Question about SQL Dataset: 254-6

In the SQL Fundamentals course, the dataset used (jobs.db/recent_grads) has some data that doesn’t really make sense. Perhaps this is an artifact of this being a learning tool? For example, only a few of the rows have consistent values for Men, Women, and Total. This is especially apparent in the following lesson:

https://app.dataquest.io/c/43/m/254/group-summary-statistics/6/multiple-summary-statistics-by-group

None of the values in the columns make any sense.

Which columns do you mean? And why do you think they don’t make any sense?

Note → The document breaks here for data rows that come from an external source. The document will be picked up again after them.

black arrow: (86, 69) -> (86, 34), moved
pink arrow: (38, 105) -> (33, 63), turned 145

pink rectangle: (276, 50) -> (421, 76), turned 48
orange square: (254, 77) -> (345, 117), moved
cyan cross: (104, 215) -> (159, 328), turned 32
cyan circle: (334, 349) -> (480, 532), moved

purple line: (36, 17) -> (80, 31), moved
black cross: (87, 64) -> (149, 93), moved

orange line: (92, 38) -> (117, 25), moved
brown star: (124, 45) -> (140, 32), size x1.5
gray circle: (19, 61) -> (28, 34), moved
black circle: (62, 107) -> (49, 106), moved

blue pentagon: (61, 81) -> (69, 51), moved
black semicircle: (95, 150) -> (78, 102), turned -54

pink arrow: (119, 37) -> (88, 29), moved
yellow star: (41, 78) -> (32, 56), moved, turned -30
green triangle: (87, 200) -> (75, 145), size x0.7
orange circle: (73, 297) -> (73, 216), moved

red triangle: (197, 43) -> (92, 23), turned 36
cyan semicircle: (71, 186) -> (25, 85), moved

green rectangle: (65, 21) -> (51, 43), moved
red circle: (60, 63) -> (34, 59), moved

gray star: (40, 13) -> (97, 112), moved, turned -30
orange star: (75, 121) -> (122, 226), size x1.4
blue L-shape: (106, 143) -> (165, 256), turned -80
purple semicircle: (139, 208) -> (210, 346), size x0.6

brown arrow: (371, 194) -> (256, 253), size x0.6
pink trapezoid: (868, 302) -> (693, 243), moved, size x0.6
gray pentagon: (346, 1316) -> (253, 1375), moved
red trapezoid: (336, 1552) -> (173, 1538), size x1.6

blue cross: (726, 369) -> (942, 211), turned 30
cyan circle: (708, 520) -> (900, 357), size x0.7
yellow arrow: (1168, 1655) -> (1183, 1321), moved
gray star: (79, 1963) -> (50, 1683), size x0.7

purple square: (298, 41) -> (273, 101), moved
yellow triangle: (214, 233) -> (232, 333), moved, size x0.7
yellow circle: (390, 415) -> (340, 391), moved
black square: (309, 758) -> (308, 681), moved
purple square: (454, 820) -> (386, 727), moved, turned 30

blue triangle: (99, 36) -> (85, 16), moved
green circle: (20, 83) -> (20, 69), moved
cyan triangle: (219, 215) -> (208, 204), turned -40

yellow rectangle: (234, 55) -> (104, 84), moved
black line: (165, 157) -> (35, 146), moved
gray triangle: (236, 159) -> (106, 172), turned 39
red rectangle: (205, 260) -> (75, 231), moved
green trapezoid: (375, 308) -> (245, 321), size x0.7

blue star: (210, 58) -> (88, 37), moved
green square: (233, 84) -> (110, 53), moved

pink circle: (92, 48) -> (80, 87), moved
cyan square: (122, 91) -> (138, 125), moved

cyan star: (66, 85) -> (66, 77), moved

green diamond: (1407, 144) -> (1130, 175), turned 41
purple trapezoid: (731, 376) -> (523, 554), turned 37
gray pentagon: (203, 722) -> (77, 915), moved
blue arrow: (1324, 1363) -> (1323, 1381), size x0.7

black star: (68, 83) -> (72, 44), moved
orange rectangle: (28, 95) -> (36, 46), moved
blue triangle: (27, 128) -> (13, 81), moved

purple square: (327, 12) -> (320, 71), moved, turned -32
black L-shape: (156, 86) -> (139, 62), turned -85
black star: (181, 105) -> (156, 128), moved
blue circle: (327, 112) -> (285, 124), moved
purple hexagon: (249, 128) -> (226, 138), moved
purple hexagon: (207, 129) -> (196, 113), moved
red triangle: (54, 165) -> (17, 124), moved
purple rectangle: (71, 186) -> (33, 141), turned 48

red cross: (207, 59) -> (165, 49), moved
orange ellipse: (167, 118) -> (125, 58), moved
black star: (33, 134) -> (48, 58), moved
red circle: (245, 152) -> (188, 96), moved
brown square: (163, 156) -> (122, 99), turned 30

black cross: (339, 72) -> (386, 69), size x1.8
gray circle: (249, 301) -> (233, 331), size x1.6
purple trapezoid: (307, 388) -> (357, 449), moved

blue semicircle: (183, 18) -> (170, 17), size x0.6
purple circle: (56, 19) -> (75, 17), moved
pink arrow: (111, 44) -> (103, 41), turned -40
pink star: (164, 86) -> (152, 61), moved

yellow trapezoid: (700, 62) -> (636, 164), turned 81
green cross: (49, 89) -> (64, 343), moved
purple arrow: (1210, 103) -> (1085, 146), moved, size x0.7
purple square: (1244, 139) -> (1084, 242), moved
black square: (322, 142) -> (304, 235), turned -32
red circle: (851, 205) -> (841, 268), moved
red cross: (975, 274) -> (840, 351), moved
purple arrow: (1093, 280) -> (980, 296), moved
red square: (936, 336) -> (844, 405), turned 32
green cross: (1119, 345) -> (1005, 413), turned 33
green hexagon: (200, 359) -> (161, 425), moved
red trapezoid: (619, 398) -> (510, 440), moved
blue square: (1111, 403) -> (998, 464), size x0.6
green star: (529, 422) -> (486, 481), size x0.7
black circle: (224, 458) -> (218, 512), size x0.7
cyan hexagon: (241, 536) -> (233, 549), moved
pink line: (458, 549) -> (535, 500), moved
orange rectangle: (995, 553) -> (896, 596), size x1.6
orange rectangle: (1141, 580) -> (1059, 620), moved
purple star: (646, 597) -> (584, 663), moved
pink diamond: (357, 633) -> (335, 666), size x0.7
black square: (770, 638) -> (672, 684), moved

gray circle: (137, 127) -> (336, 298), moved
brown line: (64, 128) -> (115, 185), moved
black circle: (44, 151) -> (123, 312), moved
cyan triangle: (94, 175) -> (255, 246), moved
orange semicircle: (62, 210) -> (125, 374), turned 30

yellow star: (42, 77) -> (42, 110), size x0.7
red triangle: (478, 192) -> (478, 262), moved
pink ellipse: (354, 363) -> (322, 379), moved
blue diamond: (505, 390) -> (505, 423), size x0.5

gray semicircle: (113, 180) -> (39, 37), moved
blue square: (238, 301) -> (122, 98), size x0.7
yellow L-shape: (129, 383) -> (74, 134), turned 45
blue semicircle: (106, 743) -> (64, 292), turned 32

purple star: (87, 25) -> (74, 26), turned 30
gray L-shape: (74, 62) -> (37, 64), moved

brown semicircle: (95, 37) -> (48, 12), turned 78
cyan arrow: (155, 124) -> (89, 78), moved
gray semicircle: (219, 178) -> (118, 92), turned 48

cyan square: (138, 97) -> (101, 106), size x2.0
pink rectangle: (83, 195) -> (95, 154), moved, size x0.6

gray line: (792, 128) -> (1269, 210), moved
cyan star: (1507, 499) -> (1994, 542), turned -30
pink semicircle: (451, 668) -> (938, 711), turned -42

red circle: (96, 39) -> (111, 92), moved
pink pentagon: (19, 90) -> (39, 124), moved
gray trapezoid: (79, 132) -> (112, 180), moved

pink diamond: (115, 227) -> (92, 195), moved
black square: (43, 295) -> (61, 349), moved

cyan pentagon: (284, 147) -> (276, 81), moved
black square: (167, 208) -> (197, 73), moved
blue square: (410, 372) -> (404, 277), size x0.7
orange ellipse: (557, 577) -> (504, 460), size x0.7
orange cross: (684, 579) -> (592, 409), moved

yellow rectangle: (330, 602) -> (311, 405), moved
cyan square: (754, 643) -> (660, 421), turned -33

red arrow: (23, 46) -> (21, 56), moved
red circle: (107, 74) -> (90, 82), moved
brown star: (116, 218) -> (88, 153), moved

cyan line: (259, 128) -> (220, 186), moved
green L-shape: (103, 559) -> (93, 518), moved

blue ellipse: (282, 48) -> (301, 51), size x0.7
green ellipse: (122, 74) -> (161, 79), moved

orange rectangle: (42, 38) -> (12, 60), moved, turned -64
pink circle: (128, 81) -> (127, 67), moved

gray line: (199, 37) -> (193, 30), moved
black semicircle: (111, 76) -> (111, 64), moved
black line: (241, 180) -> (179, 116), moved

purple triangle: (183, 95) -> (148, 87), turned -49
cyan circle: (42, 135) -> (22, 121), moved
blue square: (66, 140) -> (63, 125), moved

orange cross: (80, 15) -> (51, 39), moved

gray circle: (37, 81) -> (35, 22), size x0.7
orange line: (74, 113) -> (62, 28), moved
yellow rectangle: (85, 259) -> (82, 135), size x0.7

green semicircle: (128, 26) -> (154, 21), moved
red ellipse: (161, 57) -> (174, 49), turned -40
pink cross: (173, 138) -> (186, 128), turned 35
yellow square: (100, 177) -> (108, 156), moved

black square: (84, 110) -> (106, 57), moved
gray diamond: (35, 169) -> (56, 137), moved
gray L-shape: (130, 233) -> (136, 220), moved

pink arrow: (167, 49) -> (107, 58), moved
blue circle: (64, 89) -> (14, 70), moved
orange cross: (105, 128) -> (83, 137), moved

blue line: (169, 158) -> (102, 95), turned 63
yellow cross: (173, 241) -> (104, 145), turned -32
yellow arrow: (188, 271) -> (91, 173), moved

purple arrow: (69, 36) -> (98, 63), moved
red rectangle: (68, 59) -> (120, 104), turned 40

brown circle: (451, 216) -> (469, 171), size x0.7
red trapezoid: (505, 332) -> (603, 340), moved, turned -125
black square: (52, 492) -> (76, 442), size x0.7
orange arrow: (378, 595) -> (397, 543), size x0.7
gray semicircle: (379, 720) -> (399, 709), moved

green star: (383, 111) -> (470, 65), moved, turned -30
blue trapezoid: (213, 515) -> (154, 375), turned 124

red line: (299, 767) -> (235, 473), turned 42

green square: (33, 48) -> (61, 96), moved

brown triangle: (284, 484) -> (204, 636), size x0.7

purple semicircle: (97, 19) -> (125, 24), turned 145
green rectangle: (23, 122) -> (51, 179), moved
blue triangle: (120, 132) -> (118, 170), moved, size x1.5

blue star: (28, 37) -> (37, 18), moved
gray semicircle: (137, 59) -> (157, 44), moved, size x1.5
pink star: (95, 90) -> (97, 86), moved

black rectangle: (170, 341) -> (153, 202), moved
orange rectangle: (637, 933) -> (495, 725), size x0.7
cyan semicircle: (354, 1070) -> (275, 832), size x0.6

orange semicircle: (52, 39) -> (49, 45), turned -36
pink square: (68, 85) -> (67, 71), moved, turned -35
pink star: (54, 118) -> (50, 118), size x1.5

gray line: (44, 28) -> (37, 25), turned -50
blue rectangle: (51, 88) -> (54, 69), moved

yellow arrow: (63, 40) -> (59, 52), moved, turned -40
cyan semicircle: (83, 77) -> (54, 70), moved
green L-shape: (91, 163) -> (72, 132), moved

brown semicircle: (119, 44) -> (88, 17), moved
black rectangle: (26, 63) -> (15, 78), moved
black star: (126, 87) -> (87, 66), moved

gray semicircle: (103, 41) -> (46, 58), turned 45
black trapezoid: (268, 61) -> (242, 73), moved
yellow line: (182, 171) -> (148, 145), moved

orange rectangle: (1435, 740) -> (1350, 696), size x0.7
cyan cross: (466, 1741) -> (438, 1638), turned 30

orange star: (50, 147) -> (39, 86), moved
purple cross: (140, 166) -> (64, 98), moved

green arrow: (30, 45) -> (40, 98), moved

Specifically, the Total column and the Estimate_women columns. The Total column, which should be the sum of the Men and Women columns, is typically much larger or much smaller than this number. Additionally, the Estimate_women column is often an order of magnitude larger than the number of women in a given category. For example, the Agriculture & Natural Resources Major_category has the following aggregate values:
SUM(Women): 249812
SUM(Men): 197875
SUM(Total): 79981
AVG(ShareWomen): 0.6179384232
Estimate_women: 49423.333025959204

The Estimate_women column is the product of AVG(ShareWomen) and SUM(Total), but it’s nowhere close to the number of women reported in that category, and the total number of women in that category appears to be larger than the total number of students.

1 Like

I checked the total column and you are right! Having a total more than the sum of men + women might make sense because of people not reporting, but having total less then the sum is quite weird.